I took the liberty of expanding your test program out a little bit. In particular, I added code to have it generate its data internally instead of depending on an outside file, added timing code to isolate the string handling in question, and had it do both the C++ and C versions of the string manipulation in the same run, so it immediately produced results I could compare. That gave me the following code:
#include <iostream>
#include <fstream>
#include <vector>
#include <string>
#include <cstdlib>
#include <cstring>
#include <ctime>
char* compose_c(const char* name, const char* domain)
{
char* res = (char*) malloc(strlen(name)+strlen(domain)+2);
char* p = strcpy(res,name);
p += strlen(name);
*p = '@';
strcpy(p+1,domain);
return res;
}
std::string rand_string(int size){
std::string ret;
for (int i = 0; i < size; i++)
ret.push_back(rand() % 10 + '0');
return ret;
}
struct address {
std::string email, domain;
address() : email(rand_string(5)), domain(rand_string(4) + ".com") { }
};
struct composed {
std::string addr;
composed(address const &a) : addr(a.email + "@" + a.domain) {}
};
void report(clock_t d, std::string const &label){
std::cout << double(d) / CLOCKS_PER_SEC << " seconds for " << label << "\n";
}
int main(int argc, char **argv) {
static const int NUM = 1024 * 1024;
std::vector<address> addresses(NUM);
clock_t start = clock();
{
std::vector<composed> c{ addresses.begin(), addresses.end() };
}
report(clock() - start, "C++");
std::vector<char *> c_results(addresses.size());
clock_t start_c = clock();
for (int i = 0; i < addresses.size(); i++)

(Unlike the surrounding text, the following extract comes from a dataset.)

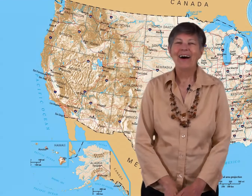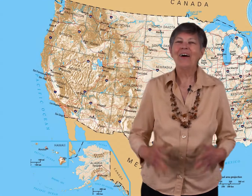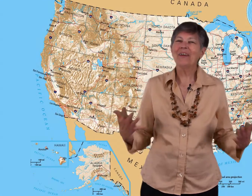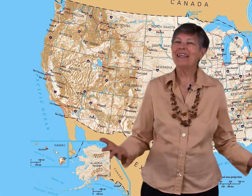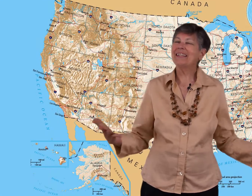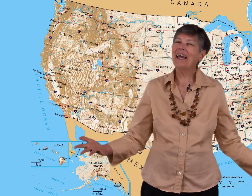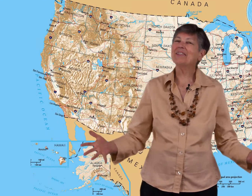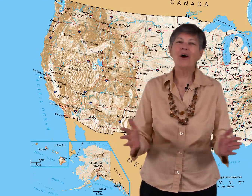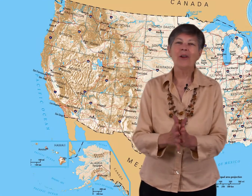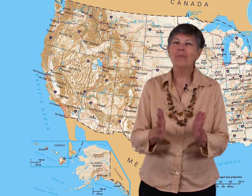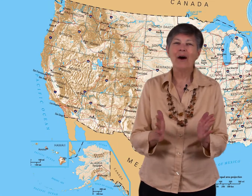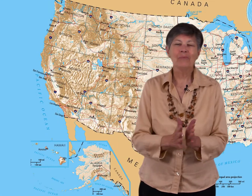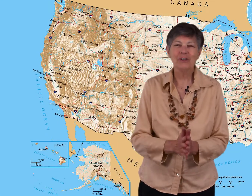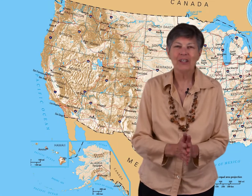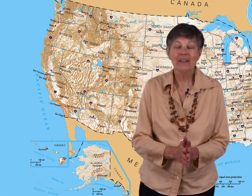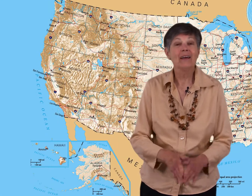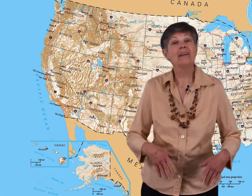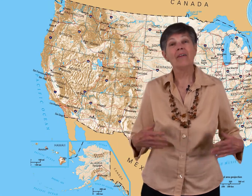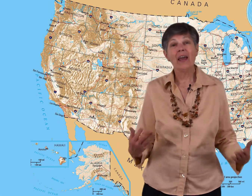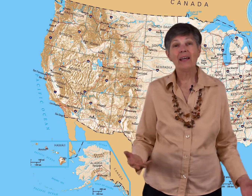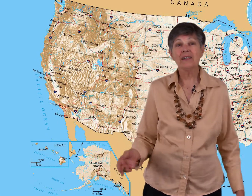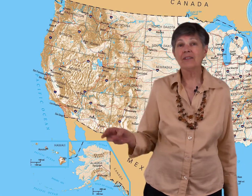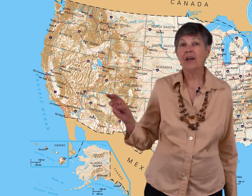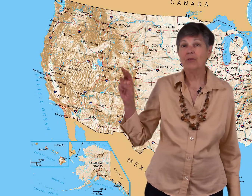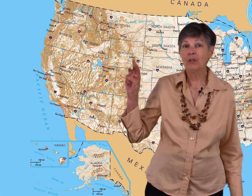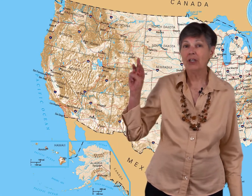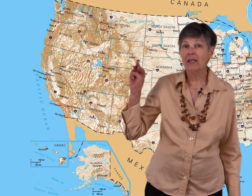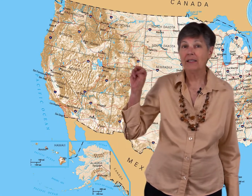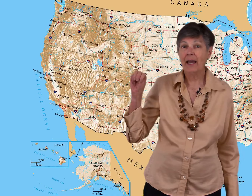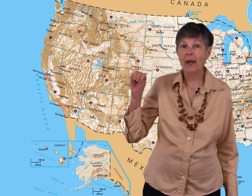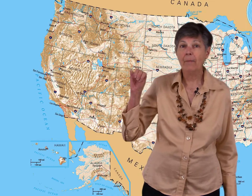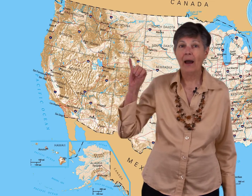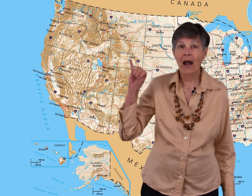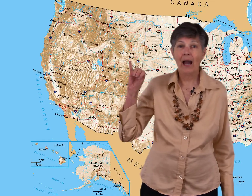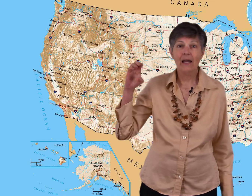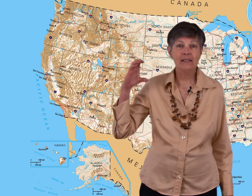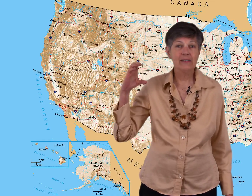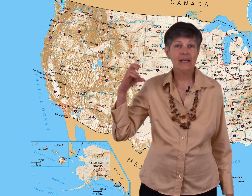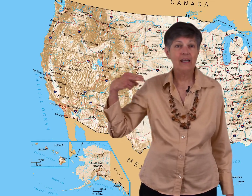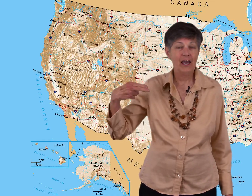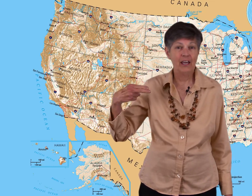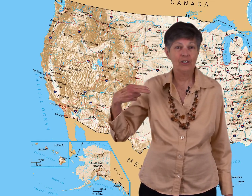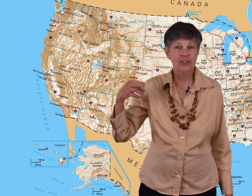Okay, today is all about Michigan. Now, the ASL sign for Michigan is M-I-C-H.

c_results[i] = compose_c(addresses[i].email.c_str(), addresses[i].domain.c_str());
for (char *c : c_results)
free(c);
report(clock() - start_c, "C");
}
I then compiled that with VC++ 2013, x64 using the flags: -O2b2 -GL -EHsc
. When I ran that, the result I got was:
0.071 seconds for C++
0.12 seconds for C
While there's some variation from run to run, those are fairly representative results--the C code takes almost (but not quite) twice as long as the C++ code.
Note that this is despite the fact that I've actually given the C version a bit of an unfair advantage. The timing for the C++ code includes not only the time to do the string manipulation, but also the time to create and destroy the vector to hold the results. For the C code, I prepare the vector ahead of time, then time only the code to create and destroy the strings themselves.
To ensure this result wasn't a fluke, I also tried changing some of the independent variables. For example, increasing the number of address strings we compose by a factor of 10 increased the overall time, but had almost no effect on the ratio:
0.714 seconds for C++
1.206 seconds for C
Likewise, changing the order so the C code ran first, and the C++ code ran second had no discernible effect.
I suppose I should add: it's true that as it stands, this code doesn't actually use the compose_cpp
function as the original did, choosing to incorporate the functionality into the constructor for composed
instead. For the sake of completeness, I did write a version that used compose_cpp
, like this:
std::vector<std::string> composed;
composed.reserve(NUM);
clock_t start = clock();
for (auto const &a : addresses)
composed.push_back(compose_cpp(a.email, a.domain));
This actually improves the timing a little bit, but I'd guess it's mostly due to moving the time to create the vector itself out of the timing code, and doesn't make a big enough difference to care much about:
0.631 seconds for C++
1.21 seconds for C
These results do depend heavily upon the standard library implementation though--specifically, the fact that std::string
implements the short-string optimization. Running the same code on the same hardware, but using an implementation that lacks this optimization (the nuwen MinGW distribution of gcc 4.9.1, in my case) gives quite different results:
2.689 seconds for C++
1.131 seconds for C
In this case, the C code is a little faster than the code from VC++, but the C++ code has slowed by a factor of about 4. I tried some different compiler flags (-O2 vs. -O3, etc.) but they had only minimal effect--for this test, the lack of short string optimization clearly dominates the other factors.
Bottom line: I think this confirms that the C++ code can be substantially faster than the C code, but achieving that speed depends much more on the quality of implementation. If the implementation fails to provide the short string optimization, the C++ code can easily be 2x slower instead of 2x faster than the C version.